Mr Clegg laid the blame for the leak at Mrs May’s department amid suspicions that she is positioning herself to attract support among Tory right-wingers hostile to the EU. The Deputy Prime Minister said: “My advice to the Home Office is to spend less time leaking policies that are illegal and undeliverable and spend more time delivering on the policies we have agreed as a Coalition.”

He added: “If we pulled up the drawbridge now and said to German lawyers or Finnish engineers or Dutch accountants they can’t come to work, it would be a disaster for our economy. We are an open economy. The City of London would grind to a halt overnight. It would be very unwelcome to the two million Brits who live and work abroad and who I don’t think would thank the Conservative Party for entering a tit-for-tat race to the bottom where everybody in the EU starts pulling up the drawbridge.”

Mr Clegg also spoke of his frustration that the Home Office had still not delivered on its commitment to introduce exit checks on visitors leaving Britain.

The leaked Home Office paper suggested that professional and highly skilled migrants from wealthy nations such as Germany and the Netherlands should only be given a work visa if they had a job, while lower-skilled workers would only be allowed to take up jobs suffering shortages.

The document, whose authenticity has not been disputed by the department, appears to contain suggestions that will form the basis of future attempts by a Tory administration to renegotiate Britain’s relationship with the EU.

But they would be fiercely opposed by other EU countries, as they run counter to the commitment to “freedom of movement” that underpins the Union.

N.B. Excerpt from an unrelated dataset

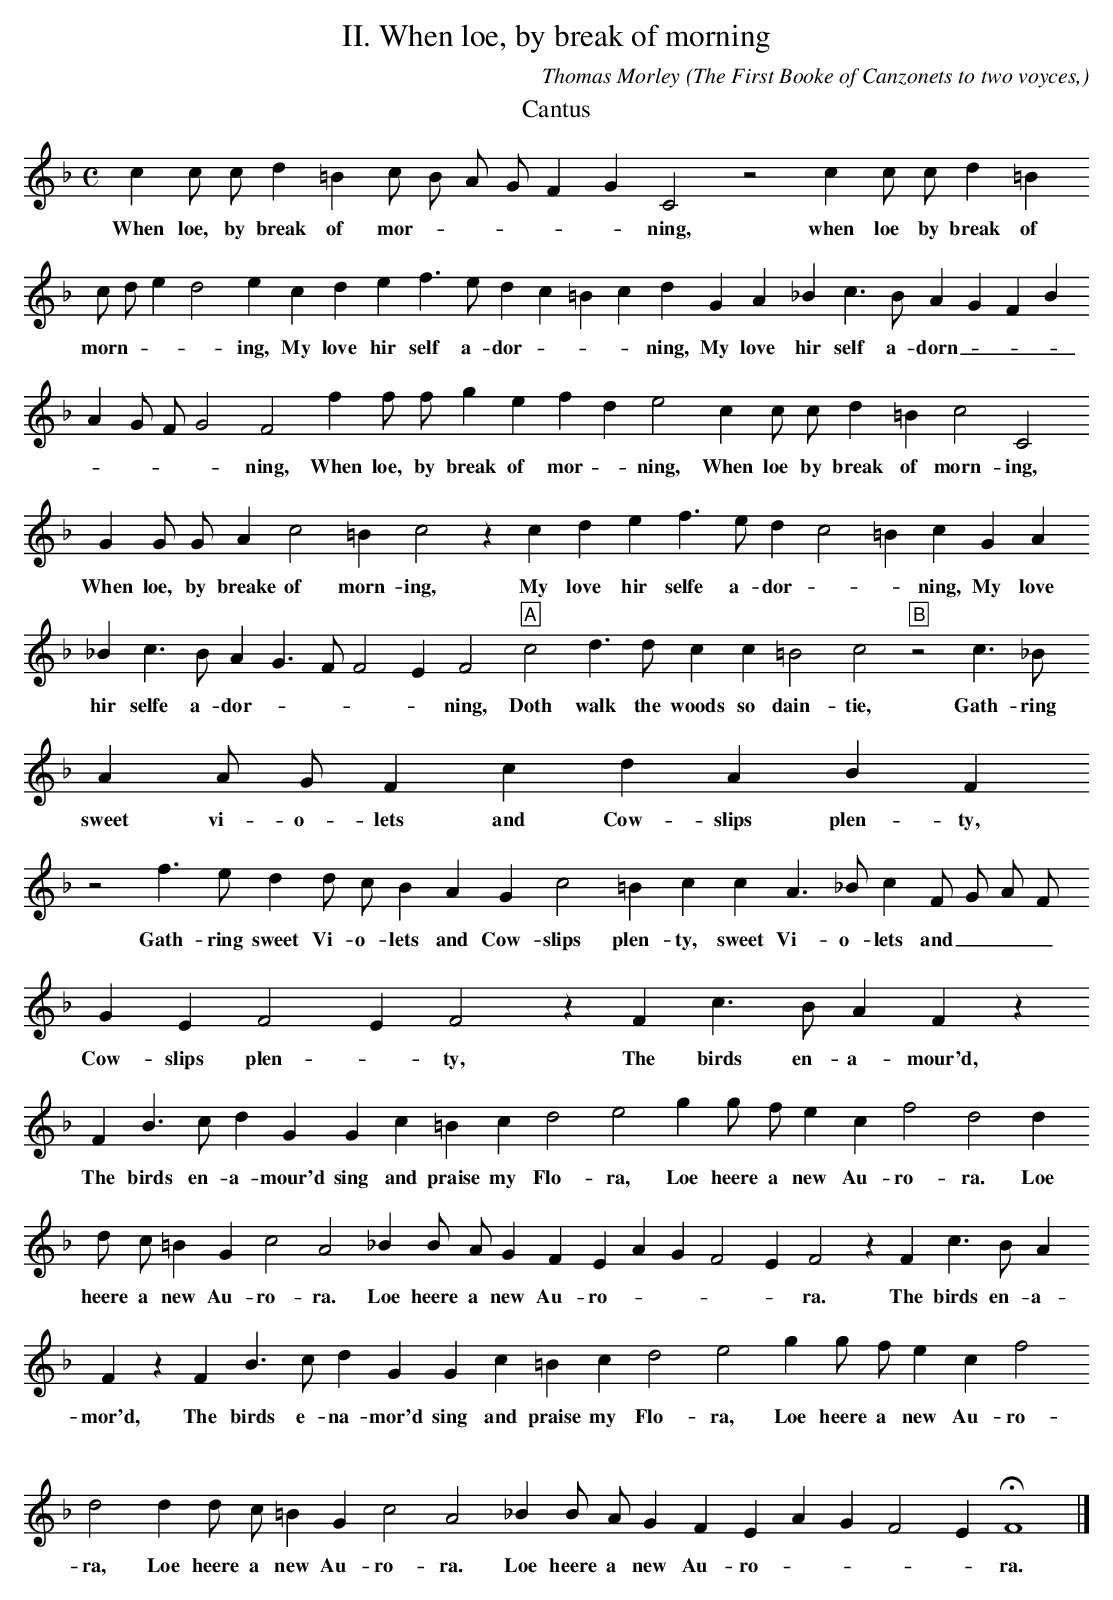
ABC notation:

Mrs May told MPs yesterday she was not proposing the introduction of a cap on EU workers now, but considering the “possibility of reform in the future”.

Challenged at a hearing of the Home Affairs Select Committee over Mr Clegg’s suggestion that a limit would be illegal, she said: “We’re talking about potential reforms of accession treaties for the future.”

David Cameron will press his case for reform of the EU, including restrictions on freedom of movement, when he meets fellow European leaders in Brussels on Thursday.

Downing Street insisted Britain was not isolated and other countries, including Germany, shared the Government’s concerns about “benefit tourism” and large movements of population within the EU.

Yvette Cooper, the shadow home secretary, claimed Mr Clegg and Mrs May were staging a “phoney war” to distract from the lack of preparation for the arrival of Romanians and Bulgarians from 1 January.